Sarah Crowe, a solicitor at Leigh Day, said the government had “turned its back” on promises to help ensure their clients’ safe passage.

“Meanwhile, other groups have been safely evacuated under similar circumstances. Our clients argue that this differential treatment is not only unjustifiable and unfair, it is unlawful,” said Crowe.

Another father in the UK, who also requested anonymity, has launched separate legal action to reunite with his six children in Gaza.

Earlier this year, the government agreed to assist the family after a pre-action letter, but they now say that commitment has not been upheld.

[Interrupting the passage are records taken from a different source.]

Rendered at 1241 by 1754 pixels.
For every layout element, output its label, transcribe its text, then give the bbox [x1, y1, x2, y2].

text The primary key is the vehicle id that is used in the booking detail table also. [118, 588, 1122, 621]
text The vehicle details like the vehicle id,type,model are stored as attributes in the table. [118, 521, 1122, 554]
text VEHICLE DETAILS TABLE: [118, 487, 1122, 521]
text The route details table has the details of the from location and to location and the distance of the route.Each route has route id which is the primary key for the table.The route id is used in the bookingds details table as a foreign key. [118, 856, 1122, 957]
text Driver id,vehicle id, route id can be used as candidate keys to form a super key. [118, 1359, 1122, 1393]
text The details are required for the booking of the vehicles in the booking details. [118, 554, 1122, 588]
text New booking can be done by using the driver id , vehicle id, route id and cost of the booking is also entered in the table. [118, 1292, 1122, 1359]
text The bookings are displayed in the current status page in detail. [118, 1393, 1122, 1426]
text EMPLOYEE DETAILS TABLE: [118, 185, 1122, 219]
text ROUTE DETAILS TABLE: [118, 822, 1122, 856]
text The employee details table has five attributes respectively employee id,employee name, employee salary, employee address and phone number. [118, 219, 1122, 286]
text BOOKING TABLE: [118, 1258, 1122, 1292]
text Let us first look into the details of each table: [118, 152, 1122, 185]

Speaking through a translator, he said relatives in Gaza are living in a tent after their home was bombed, and that they are entirely dependent on charities for food.

His daughter has developed blood clots in her legs, while his son struggles to breathe after inhaling phosphorus gas, he said. In the UK, his two daughters often ask when their siblings will arrive.

He described himself as exhausted and emotionally broken.

“My children were supposed to be here in May,” said the father, who fled Gaza in 2018 after being imprisoned and tortured by Hamas. “I was supposed to have already been with them for five or six months now.”

A government spokesperson said: “It would be inappropriate to comment while legal proceedings are ongoing.”

Earlier this year, figures showed how Home Office bureaucracy has made it nearly impossible for people trapped in war zones such as Gaza and Sudan to reunite with relatives in the UK. For months, campaigners and parliamentarians have called for a bespoke humanitarian scheme similar to the one created for Ukrainians following Russia’s invasion.